**VERKEN DE STOF**.
(a) Vertaal deze zin uit de tekst over 'Sta op, laat je dopen' in het Engels: "Anderen deden daar wat minder gespannen over, maar namen wel die stap."
(b) Beantwoord de volgende vragen aan de hand van de tekst over 'Sta op, laat je dopen'.
(i) Wie heeft het boek 'Sta op, laat je dopen' geschreven?
(ii) Naar wat voor gemeente stapten de vrienden over toen ze zich opnieuw lieten dopen?
(iii) Wat deden sommige vrienden die ervan overtuigd waren dat hun kinderdoop geen waarde had?
(c) Schrijf een stuk uit de tekst over 'Sta op, laat je dopen' letterlijk over. Begin bij de woorden "Toen vrienden zich" en stop na "wel die stap.".

In een notendo(o)p
De titel van ‘Sta op, laat je dopen‘ van Willem J. Ouweneel zet je eigenlijk op het verkeerde been. Die titel laat je denken dat Ouweneel overtuigd is van zijn eigen gelijk: laat je nou maar gewoon (over-)dopen en doe niet zo moeilijk! Maar nee: in zijn boek is Ouweneel een stuk minder overtuigd van zijn eigen gelijk dan die titel je te denken geeft. Want zo duidelijk en eenduidig is het allemaal niet (gelukkig); juist volgens Ouweneel ook niet.
Toen vrienden zich in het verleden bij de overstap naar een evangelische gemeente opnieuw lieten dopen begreep ik dat niet helemaal, maar het zette me wel aan het denken. Sommigen van hen waren er zo van overtuigd dat hun kinderdoop geen waarde had, dat ze ook anderen over probeerden te halen. Anderen deden daar wat minder gespannen over, maar namen wel die stap.

**STUDIEMATERIAAL**.
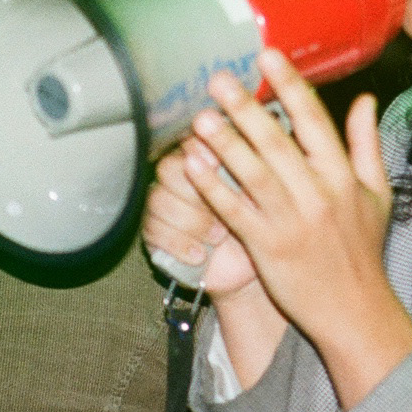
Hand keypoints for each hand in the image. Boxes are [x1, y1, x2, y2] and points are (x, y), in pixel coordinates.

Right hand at [143, 143, 257, 298]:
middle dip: (196, 193)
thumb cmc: (256, 224)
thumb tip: (230, 146)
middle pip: (168, 168)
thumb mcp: (258, 193)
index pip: (190, 143)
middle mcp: (181, 177)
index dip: (200, 152)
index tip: (217, 164)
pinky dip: (180, 244)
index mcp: (207, 159)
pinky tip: (200, 254)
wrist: (246, 267)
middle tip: (222, 213)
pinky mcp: (155, 231)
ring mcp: (165, 203)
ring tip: (218, 237)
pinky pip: (153, 229)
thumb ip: (245, 165)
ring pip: (158, 199)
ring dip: (192, 222)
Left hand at [182, 48, 411, 407]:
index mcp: (342, 176)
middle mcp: (317, 194)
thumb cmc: (363, 249)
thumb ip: (367, 144)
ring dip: (224, 143)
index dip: (290, 87)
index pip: (315, 121)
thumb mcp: (377, 193)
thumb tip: (364, 99)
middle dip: (246, 108)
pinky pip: (235, 212)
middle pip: (276, 143)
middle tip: (218, 78)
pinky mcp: (267, 247)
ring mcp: (291, 221)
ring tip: (200, 117)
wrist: (355, 310)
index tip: (268, 57)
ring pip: (252, 174)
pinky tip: (193, 166)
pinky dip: (213, 188)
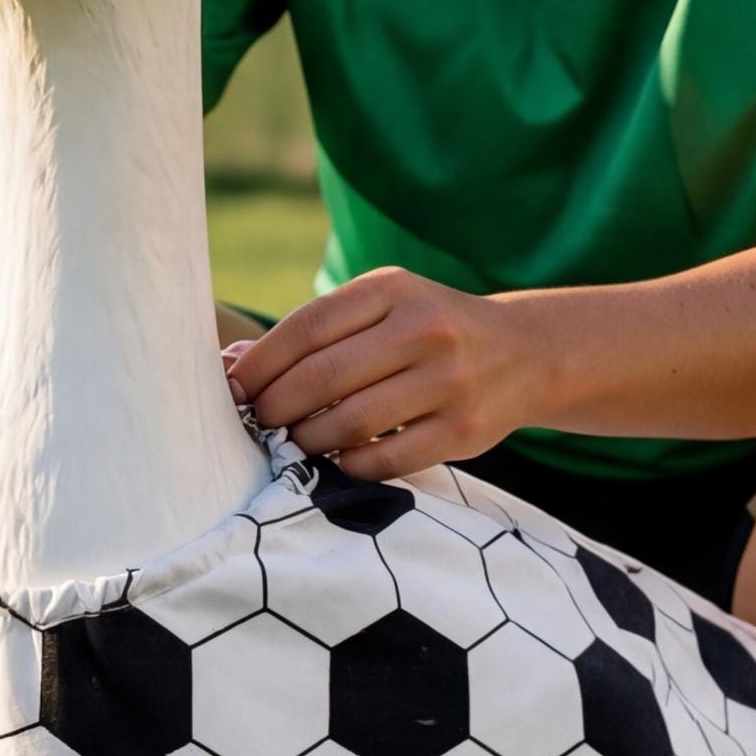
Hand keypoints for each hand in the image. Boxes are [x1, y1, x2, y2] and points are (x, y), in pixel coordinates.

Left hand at [225, 267, 544, 480]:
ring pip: (351, 422)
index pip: (307, 328)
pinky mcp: (464, 431)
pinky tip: (338, 460)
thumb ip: (315, 332)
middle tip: (259, 422)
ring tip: (294, 442)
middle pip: (323, 377)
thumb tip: (231, 363)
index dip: (260, 364)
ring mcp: (448, 381)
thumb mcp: (381, 308)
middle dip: (276, 407)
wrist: (524, 353)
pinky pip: (386, 459)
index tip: (232, 389)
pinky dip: (350, 466)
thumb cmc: (426, 329)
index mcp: (393, 289)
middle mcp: (424, 329)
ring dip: (308, 440)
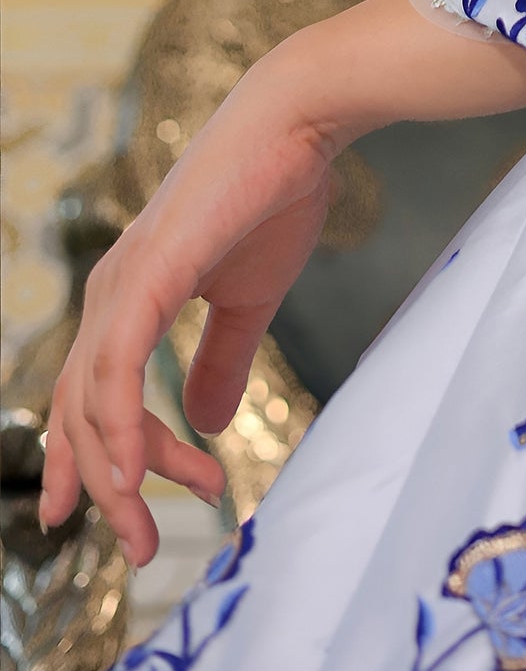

**UITWERKINGEN OPDRACHTEN**.
(a) Others were somewhat less tense about it, but did take that step.

(b)
(i) Willem J. Ouweneel.
(ii) Naar een evangelische gemeente.
(iii) Ze probeerden ook anderen over te halen.

(c)
Toen vrienden zich in het verleden bij de overstap naar een evangelische gemeente opnieuw lieten dopen begreep ik dat niet helemaal, maar het zette me wel aan het denken. Sommigen van hen waren er zo van overtuigd dat hun kinderdoop geen waarde had, dat ze ook anderen over probeerden te halen. Anderen deden daar wat minder gespannen over, maar namen wel die stap.